Troubleshooting

What do you do when things to bump in the night? The librarian is an extremely simple application.

You Should be Backing Up

Though the librarian itself is a tool for creating copies of data that are distributed on different systems, you should not neglect the librarian itself.

You should be regularly (ideally daily) backing up your librarian database. If you are using postgres, this is very easily completed by using pg_dump in, for example, a cron job. You could even consider adding this backup as a new file in the librarian…

Recovering from Data Loss

Data loss is difficult to deal with. Below we look at a few cases and how to recover from them.

Database Loss

Even with good backups, bad things can happen. You may lose the librarian database. After recovering from a backup, you will have some missing rows. This can be an unsolveable problem!

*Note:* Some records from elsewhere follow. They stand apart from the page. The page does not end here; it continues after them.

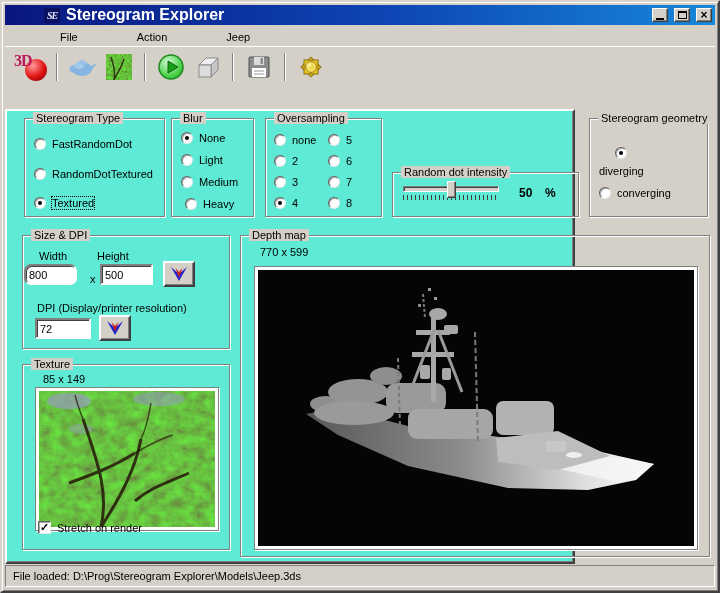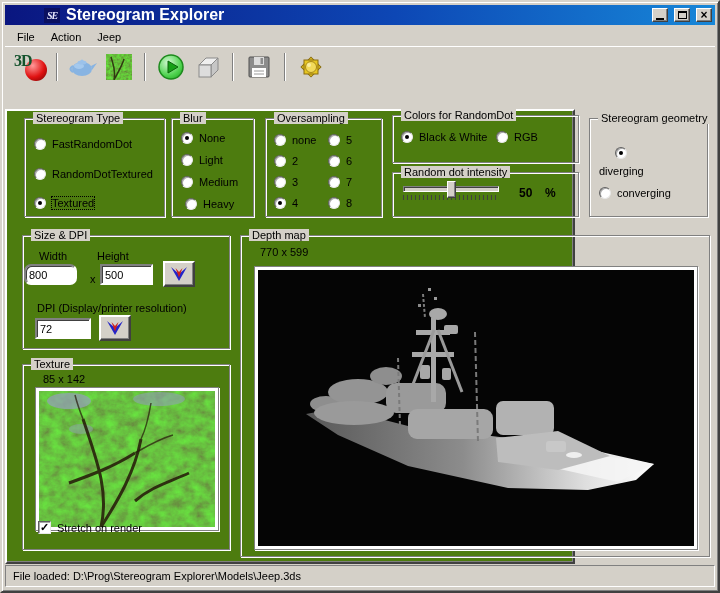--- a/index.html
+++ b/index.html
@@ -39,7 +39,7 @@
     position:absolute; top:25px; left:3px; right:3px; height:19px;
     display:flex; align-items:center; padding-left:4px;
   }
-  .menuitem { padding:2px 8px; }
+  .menuitem { padding:2px 8px;margin-left:43px; }
 
   
   .toolbar {

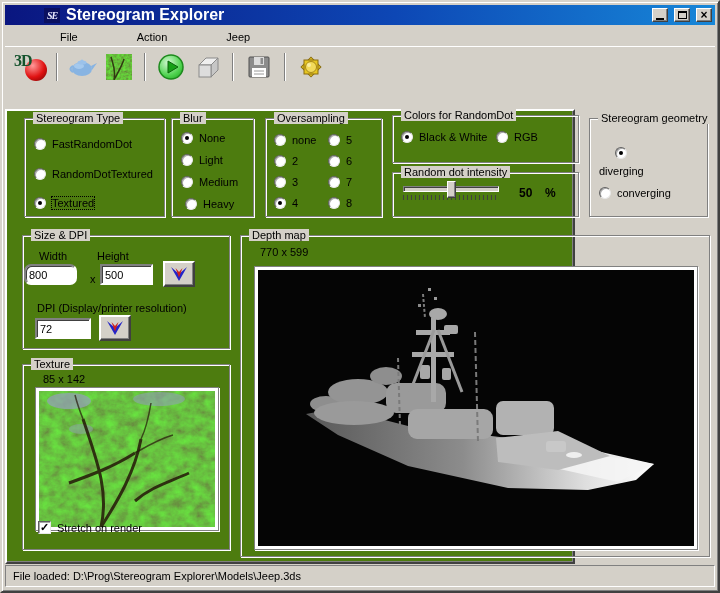--- a/index.html
+++ b/index.html
@@ -52,7 +52,7 @@
   .logo3d { position:relative; width:36px; height:30px; }
   .logo3d .ball { position:absolute; right:2px; bottom:1px; width:22px; height:22px; border-radius:50%;
     background:radial-gradient(circle at 35% 30%, #ff9a9a, #e01212 55%, #6e0000); }
-  .logo3d .txt { position:absolute; left:1px; top:0; font:bold 16px "Liberation Serif", serif; color:#14532d; letter-spacing:-1px; }
+  .logo3d .txt { position:absolute; left:1px; top:0; font:bold 16px "Liberation Serif", serif; color:#be185d; letter-spacing:-1px; }
 
   
   .tabstrip { position:absolute; top:86px; left:4px; height:23px; display:flex; align-items:flex-end; z-index:5; }

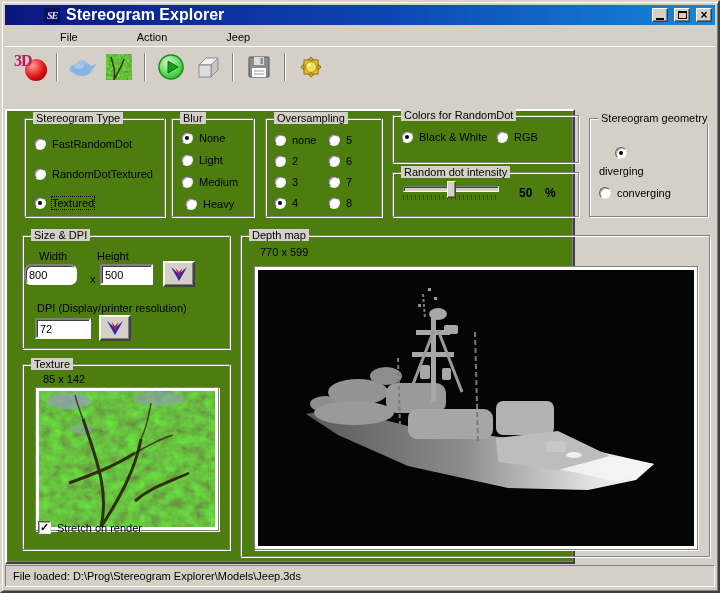--- a/index.html
+++ b/index.html
@@ -66,7 +66,7 @@
 
   
   .page {
-    position:absolute; top:107px; left:3px; width:570px; height:455px; background:#4d7c0f;
+    position:absolute; top:107px; left:3px; width:570px; height:455px; background:#5eead4;
     border:2px solid; border-color:#fff #404040 #404040 #fff;
     box-shadow: inset -1px -1px 0 #808080;
   }

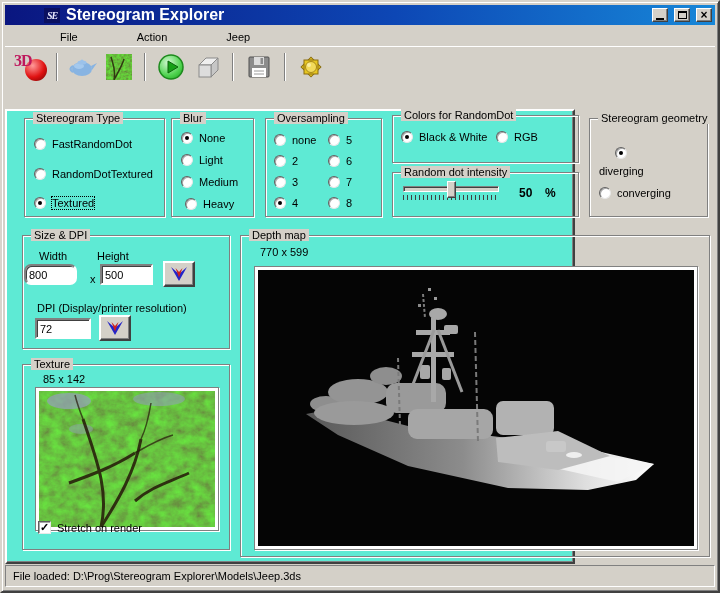--- a/index.html
+++ b/index.html
@@ -308,17 +308,6 @@
       </div>
     </div>
 
-    <div class="gb" style="left:385px; top:4px; width:187px; height:48px;">
-      <span class="gbtitle">Colors for RandomDot</span>
-      <div class="optrow" style="left:8px; top:15px;">
-        <span class="radio checked"></span>
-        <span class="optlabel">Black &amp; White</span>
-      </div>
-      <div class="optrow" style="left:103px; top:15px;">
-        <span class="radio"></span>
-        <span class="optlabel">RGB</span>
-      </div>
-    </div>
 
     <div class="gb" style="left:385px; top:61px; width:187px; height:45px;">
       <span class="gbtitle">Random dot intensity</span>

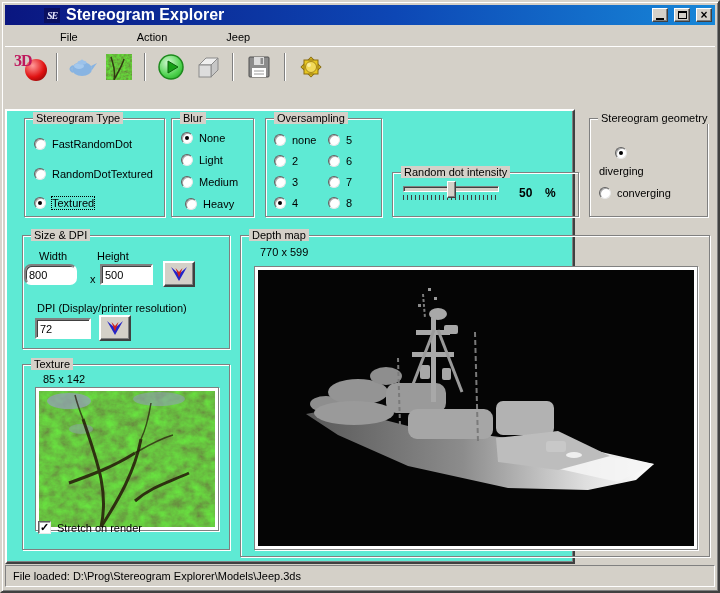--- a/index.html
+++ b/index.html
@@ -357,7 +357,7 @@
 
     <div class="gb" style="left:15px; top:253px; width:208px; height:186px;">
       <span class="gbtitle">Texture</span>
-      <span style="position:absolute; left:20px; top:8px;">85 x 142</span>
+      <span style="position:absolute; left:20px; top:8px;">85 x 149</span>
       <div class="imgframe" style="left:12px; top:22px;">
         <svg width="176" height="136" viewBox="0 0 176 136">
           <defs>

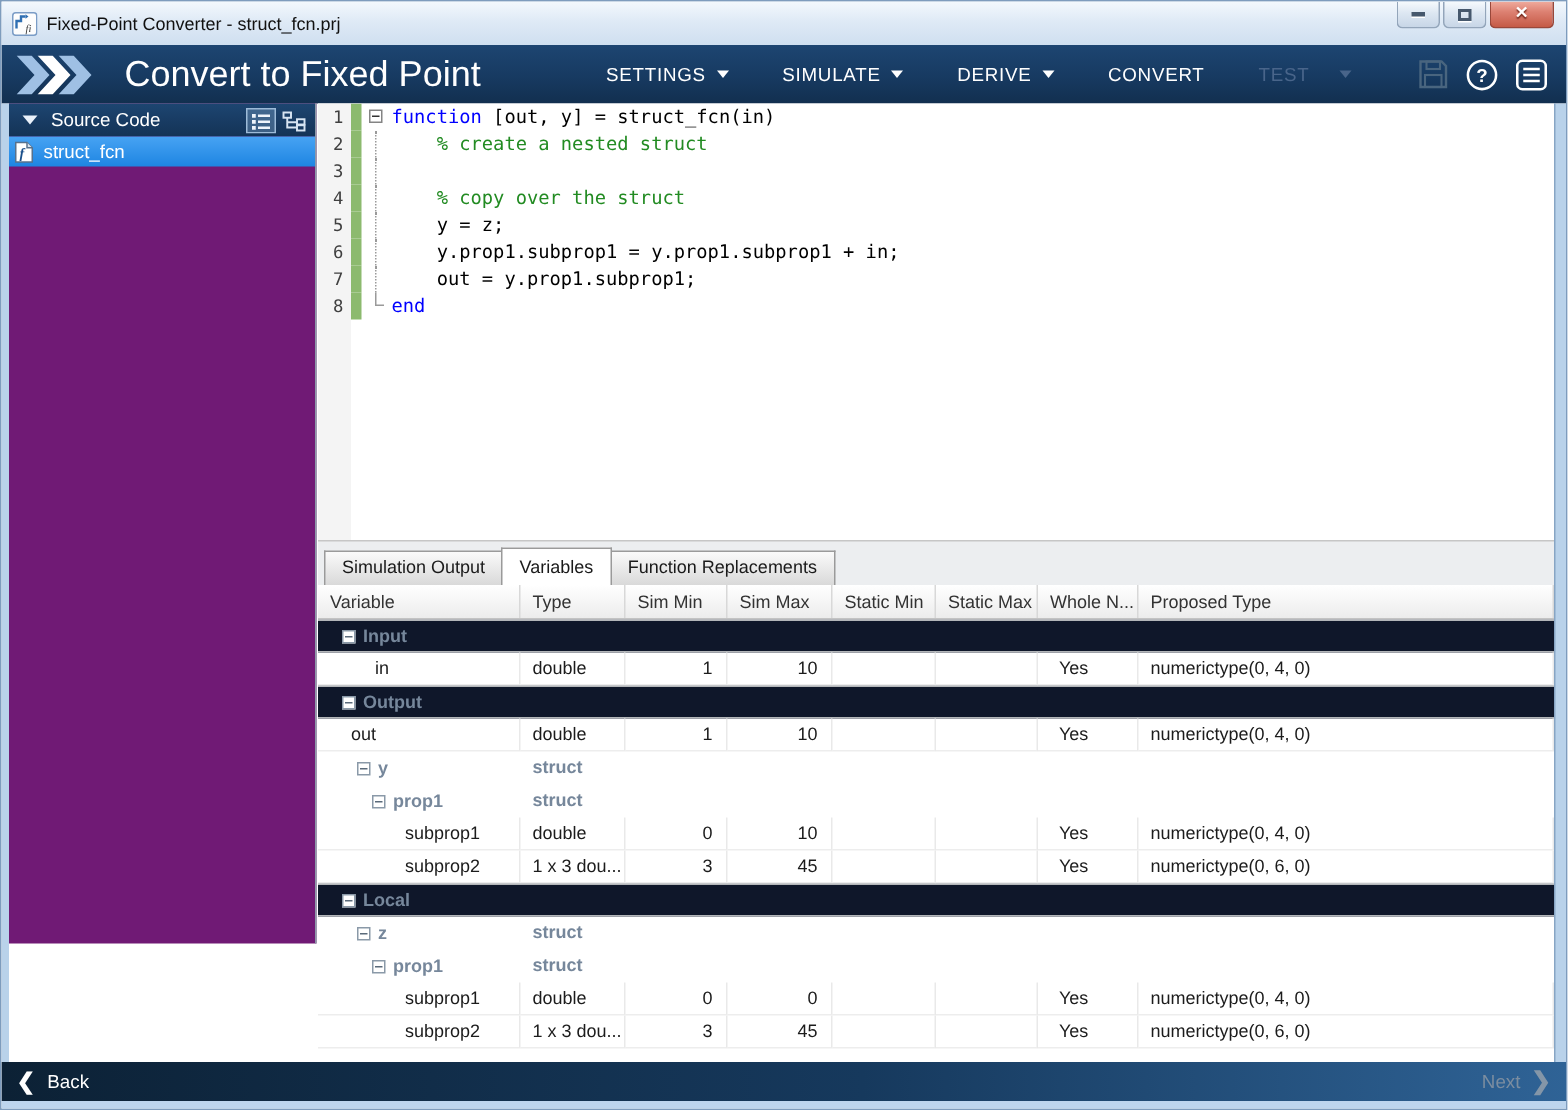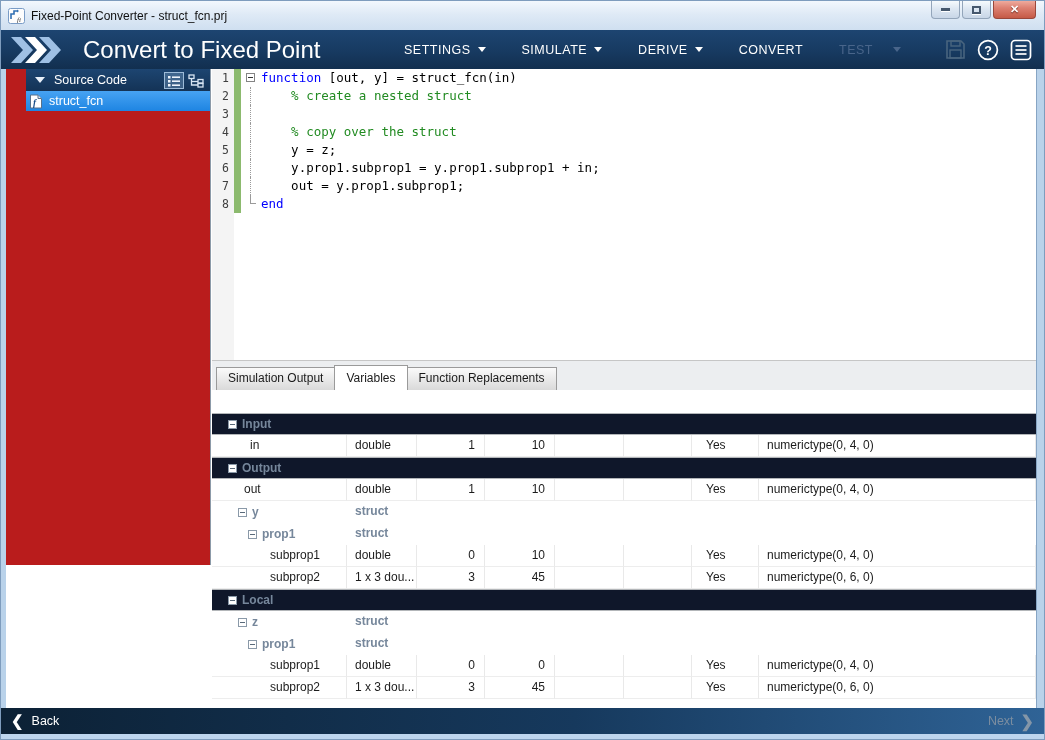--- a/index.html
+++ b/index.html
@@ -40,7 +40,7 @@
   .frame-bottom{position:absolute;left:0;top:733px;width:100%;height:7px;background:#bdd5ee;}
 
   
-  .sidebar{position:absolute;left:5px;top:68px;width:205px;height:496px;background:#b91c1c;border-right:1px solid #8c9aa8;padding-left:20px;}
+  .sidebar{position:absolute;left:5px;top:68px;width:205px;height:560px;background:#701a75;border-right:1px solid #8c9aa8;}
   .sb-header{height:22px;background:linear-gradient(180deg,#1d4571,#143356);display:flex;align-items:center;color:#fff;font-size:12.5px;}
   .sb-tri{width:0;height:0;border-left:5px solid transparent;border-right:5px solid transparent;border-top:6px solid #e9f1fa;margin:0 9px 0 9px;}
   .sb-hicons{margin-left:auto;display:flex;align-items:center;gap:3px;margin-right:4px;}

Why is this problem unsolvable in the librarian? Well, because we have degeneracy between files and directories, there is no way of telling from the contents of a store whether:

  1. A single folder hello/world was ingested, or:

  2. Two files hello/world/1.txt and hello/world/2.txt

were ingested. However, in most applications, you will have a standardised file structure and a way to generate the list of files that were ingested. If you have only ever ingested files, you can use the librarian-server-rebuild-database script. Its contents may be of help to you for writing your own rebuild script appropriate for your own information. Do not use this script without reading it!

One way to keep this information is in other librarians. You can gain information about all of the files in the system by querying downstream librarians.

Once you have a list of files and their metadata, you can create a file and instance on your librarian using the add_file_row function in the librarian that lost the data.

But what about the other way around? You lost some information from the downstream librarian? It is actually possible to recover the information required by using the remote instances available on the source librarian. You need to run the librarian-server-repair-database script twice, once at the source and then once at the destination. This script even spot-checks files’ checksums to make sure there has been no data corruption.